§ About this exercise:
Extract the text from every one of the lines below and reproduce it verbatim.

Saved entries
============
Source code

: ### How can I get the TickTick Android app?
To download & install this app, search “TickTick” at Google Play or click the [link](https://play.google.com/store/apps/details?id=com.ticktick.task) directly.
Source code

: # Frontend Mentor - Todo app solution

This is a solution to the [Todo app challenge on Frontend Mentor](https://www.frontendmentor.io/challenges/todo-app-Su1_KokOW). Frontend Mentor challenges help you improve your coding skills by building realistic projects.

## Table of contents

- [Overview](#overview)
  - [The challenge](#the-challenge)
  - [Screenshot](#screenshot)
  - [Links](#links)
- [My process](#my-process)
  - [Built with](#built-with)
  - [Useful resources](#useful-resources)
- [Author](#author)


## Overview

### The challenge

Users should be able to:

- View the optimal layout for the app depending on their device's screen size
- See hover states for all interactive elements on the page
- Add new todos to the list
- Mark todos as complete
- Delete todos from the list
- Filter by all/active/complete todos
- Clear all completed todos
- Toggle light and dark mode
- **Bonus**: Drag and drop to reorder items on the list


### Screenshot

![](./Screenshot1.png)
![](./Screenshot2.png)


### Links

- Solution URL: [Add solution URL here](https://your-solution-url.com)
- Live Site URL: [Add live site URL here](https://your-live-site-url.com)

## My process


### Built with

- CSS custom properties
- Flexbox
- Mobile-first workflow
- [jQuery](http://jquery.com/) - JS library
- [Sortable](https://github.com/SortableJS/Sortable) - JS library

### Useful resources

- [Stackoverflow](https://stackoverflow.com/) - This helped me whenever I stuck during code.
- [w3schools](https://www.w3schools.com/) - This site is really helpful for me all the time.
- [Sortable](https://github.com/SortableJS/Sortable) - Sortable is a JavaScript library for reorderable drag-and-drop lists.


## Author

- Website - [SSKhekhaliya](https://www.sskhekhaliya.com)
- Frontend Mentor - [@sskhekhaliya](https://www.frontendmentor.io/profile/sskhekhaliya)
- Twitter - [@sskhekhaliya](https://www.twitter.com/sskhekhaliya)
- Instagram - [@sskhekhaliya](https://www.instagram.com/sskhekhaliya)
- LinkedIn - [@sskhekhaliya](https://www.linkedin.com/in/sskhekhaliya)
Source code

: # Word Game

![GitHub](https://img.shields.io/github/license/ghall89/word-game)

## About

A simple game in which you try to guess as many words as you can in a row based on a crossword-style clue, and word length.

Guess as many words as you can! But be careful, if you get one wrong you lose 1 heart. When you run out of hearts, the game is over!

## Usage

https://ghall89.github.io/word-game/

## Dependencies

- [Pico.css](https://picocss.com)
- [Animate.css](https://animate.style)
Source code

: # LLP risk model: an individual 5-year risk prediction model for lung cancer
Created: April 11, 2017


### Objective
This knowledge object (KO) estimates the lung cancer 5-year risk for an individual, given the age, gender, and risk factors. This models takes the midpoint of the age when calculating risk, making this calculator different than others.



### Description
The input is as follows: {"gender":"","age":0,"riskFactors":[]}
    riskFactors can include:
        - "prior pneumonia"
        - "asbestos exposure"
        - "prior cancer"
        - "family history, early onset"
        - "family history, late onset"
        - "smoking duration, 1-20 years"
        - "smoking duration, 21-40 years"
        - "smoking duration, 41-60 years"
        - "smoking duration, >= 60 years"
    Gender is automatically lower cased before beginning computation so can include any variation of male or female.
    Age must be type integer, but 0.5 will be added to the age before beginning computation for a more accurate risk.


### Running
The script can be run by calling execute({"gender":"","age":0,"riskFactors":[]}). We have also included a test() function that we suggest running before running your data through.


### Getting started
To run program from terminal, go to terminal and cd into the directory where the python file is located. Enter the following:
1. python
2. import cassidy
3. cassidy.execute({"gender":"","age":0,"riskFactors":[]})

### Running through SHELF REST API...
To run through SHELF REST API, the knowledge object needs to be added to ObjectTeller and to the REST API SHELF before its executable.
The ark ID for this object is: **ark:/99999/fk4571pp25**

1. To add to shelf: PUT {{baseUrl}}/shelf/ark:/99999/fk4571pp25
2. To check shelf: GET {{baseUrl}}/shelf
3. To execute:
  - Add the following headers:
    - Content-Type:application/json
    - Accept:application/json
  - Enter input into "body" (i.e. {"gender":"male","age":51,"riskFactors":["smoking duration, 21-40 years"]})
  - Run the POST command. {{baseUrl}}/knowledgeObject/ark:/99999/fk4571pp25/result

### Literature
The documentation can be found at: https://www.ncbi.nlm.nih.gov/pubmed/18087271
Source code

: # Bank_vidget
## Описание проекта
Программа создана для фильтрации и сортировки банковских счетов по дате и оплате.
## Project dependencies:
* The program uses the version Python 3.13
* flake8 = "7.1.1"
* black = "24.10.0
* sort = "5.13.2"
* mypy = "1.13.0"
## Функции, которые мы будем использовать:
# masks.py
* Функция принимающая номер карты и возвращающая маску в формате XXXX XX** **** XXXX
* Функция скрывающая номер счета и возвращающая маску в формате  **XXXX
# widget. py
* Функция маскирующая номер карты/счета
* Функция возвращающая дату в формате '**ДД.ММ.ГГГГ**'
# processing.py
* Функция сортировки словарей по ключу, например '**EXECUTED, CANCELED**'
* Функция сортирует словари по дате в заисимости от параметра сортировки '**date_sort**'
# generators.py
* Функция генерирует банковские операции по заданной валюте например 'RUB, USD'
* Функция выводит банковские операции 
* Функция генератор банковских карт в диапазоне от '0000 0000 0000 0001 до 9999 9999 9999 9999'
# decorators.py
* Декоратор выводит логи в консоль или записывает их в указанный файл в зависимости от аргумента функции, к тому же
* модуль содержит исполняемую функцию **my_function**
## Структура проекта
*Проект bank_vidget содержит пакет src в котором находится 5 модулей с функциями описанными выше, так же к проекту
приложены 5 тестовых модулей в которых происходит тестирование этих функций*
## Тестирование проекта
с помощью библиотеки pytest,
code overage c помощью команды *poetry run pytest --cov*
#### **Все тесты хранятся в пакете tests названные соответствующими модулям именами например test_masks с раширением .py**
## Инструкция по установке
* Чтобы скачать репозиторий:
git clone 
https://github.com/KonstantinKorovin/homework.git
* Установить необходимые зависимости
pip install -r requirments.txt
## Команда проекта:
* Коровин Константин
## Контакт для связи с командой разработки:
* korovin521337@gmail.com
============
§ Solution below:
Source code

: ### How can I get the TickTick Android app?
To download & install this app, search “TickTick” at Google Play or click the [link](https://play.google.com/store/apps/details?id=com.ticktick.task) directly.
Source code

: # Frontend Mentor - Todo app solution

This is a solution to the [Todo app challenge on Frontend Mentor](https://www.frontendmentor.io/challenges/todo-app-Su1_KokOW). Frontend Mentor challenges help you improve your coding skills by building realistic projects.

## Table of contents

- [Overview](#overview)
  - [The challenge](#the-challenge)
  - [Screenshot](#screenshot)
  - [Links](#links)
- [My process](#my-process)
  - [Built with](#built-with)
  - [Useful resources](#useful-resources)
- [Author](#author)


## Overview

### The challenge

Users should be able to:

- View the optimal layout for the app depending on their device's screen size
- See hover states for all interactive elements on the page
- Add new todos to the list
- Mark todos as complete
- Delete todos from the list
- Filter by all/active/complete todos
- Clear all completed todos
- Toggle light and dark mode
- **Bonus**: Drag and drop to reorder items on the list


### Screenshot

![](./Screenshot1.png)
![](./Screenshot2.png)


### Links

- Solution URL: [Add solution URL here](https://your-solution-url.com)
- Live Site URL: [Add live site URL here](https://your-live-site-url.com)

## My process


### Built with

- CSS custom properties
- Flexbox
- Mobile-first workflow
- [jQuery](http://jquery.com/) - JS library
- [Sortable](https://github.com/SortableJS/Sortable) - JS library

### Useful resources

- [Stackoverflow](https://stackoverflow.com/) - This helped me whenever I stuck during code.
- [w3schools](https://www.w3schools.com/) - This site is really helpful for me all the time.
- [Sortable](https://github.com/SortableJS/Sortable) - Sortable is a JavaScript library for reorderable drag-and-drop lists.


## Author

- Website - [SSKhekhaliya](https://www.sskhekhaliya.com)
- Frontend Mentor - [@sskhekhaliya](https://www.frontendmentor.io/profile/sskhekhaliya)
- Twitter - [@sskhekhaliya](https://www.twitter.com/sskhekhaliya)
- Instagram - [@sskhekhaliya](https://www.instagram.com/sskhekhaliya)
- LinkedIn - [@sskhekhaliya](https://www.linkedin.com/in/sskhekhaliya)
Source code

: # Word Game

![GitHub](https://img.shields.io/github/license/ghall89/word-game)

## About

A simple game in which you try to guess as many words as you can in a row based on a crossword-style clue, and word length.

Guess as many words as you can! But be careful, if you get one wrong you lose 1 heart. When you run out of hearts, the game is over!

## Usage

https://ghall89.github.io/word-game/

## Dependencies

- [Pico.css](https://picocss.com)
- [Animate.css](https://animate.style)
Source code

: # LLP risk model: an individual 5-year risk prediction model for lung cancer
Created: April 11, 2017


### Objective
This knowledge object (KO) estimates the lung cancer 5-year risk for an individual, given the age, gender, and risk factors. This models takes the midpoint of the age when calculating risk, making this calculator different than others.



### Description
The input is as follows: {"gender":"","age":0,"riskFactors":[]}
    riskFactors can include:
        - "prior pneumonia"
        - "asbestos exposure"
        - "prior cancer"
        - "family history, early onset"
        - "family history, late onset"
        - "smoking duration, 1-20 years"
        - "smoking duration, 21-40 years"
        - "smoking duration, 41-60 years"
        - "smoking duration, >= 60 years"
    Gender is automatically lower cased before beginning computation so can include any variation of male or female.
    Age must be type integer, but 0.5 will be added to the age before beginning computation for a more accurate risk.


### Running
The script can be run by calling execute({"gender":"","age":0,"riskFactors":[]}). We have also included a test() function that we suggest running before running your data through.


### Getting started
To run program from terminal, go to terminal and cd into the directory where the python file is located. Enter the following:
1. python
2. import cassidy
3. cassidy.execute({"gender":"","age":0,"riskFactors":[]})

### Running through SHELF REST API...
To run through SHELF REST API, the knowledge object needs to be added to ObjectTeller and to the REST API SHELF before its executable.
The ark ID for this object is: **ark:/99999/fk4571pp25**

1. To add to shelf: PUT {{baseUrl}}/shelf/ark:/99999/fk4571pp25
2. To check shelf: GET {{baseUrl}}/shelf
3. To execute:
  - Add the following headers:
    - Content-Type:application/json
    - Accept:application/json
  - Enter input into "body" (i.e. {"gender":"male","age":51,"riskFactors":["smoking duration, 21-40 years"]})
  - Run the POST command. {{baseUrl}}/knowledgeObject/ark:/99999/fk4571pp25/result

### Literature
The documentation can be found at: https://www.ncbi.nlm.nih.gov/pubmed/18087271
Source code

: # Bank_vidget
## Описание проекта
Программа создана для фильтрации и сортировки банковских счетов по дате и оплате.
## Project dependencies:
* The program uses the version Python 3.13
* flake8 = "7.1.1"
* black = "24.10.0
* sort = "5.13.2"
* mypy = "1.13.0"
## Функции, которые мы будем использовать:
# masks.py
* Функция принимающая номер карты и возвращающая маску в формате XXXX XX** **** XXXX
* Функция скрывающая номер счета и возвращающая маску в формате  **XXXX
# widget. py
* Функция маскирующая номер карты/счета
* Функция возвращающая дату в формате '**ДД.ММ.ГГГГ**'
# processing.py
* Функция сортировки словарей по ключу, например '**EXECUTED, CANCELED**'
* Функция сортирует словари по дате в заисимости от параметра сортировки '**date_sort**'
# generators.py
* Функция генерирует банковские операции по заданной валюте например 'RUB, USD'
* Функция выводит банковские операции 
* Функция генератор банковских карт в диапазоне от '0000 0000 0000 0001 до 9999 9999 9999 9999'
# decorators.py
* Декоратор выводит логи в консоль или записывает их в указанный файл в зависимости от аргумента функции, к тому же
* модуль содержит исполняемую функцию **my_function**
## Структура проекта
*Проект bank_vidget содержит пакет src в котором находится 5 модулей с функциями описанными выше, так же к проекту
приложены 5 тестовых модулей в которых происходит тестирование этих функций*
## Тестирование проекта
с помощью библиотеки pytest,
code overage c помощью команды *poetry run pytest --cov*
#### **Все тесты хранятся в пакете tests названные соответствующими модулям именами например test_masks с раширением .py**
## Инструкция по установке
* Чтобы скачать репозиторий:
git clone 
https://github.com/KonstantinKorovin/homework.git
* Установить необходимые зависимости
pip install -r requirments.txt
## Команда проекта:
* Коровин Константин
## Контакт для связи с командой разработки:
* korovin521337@gmail.com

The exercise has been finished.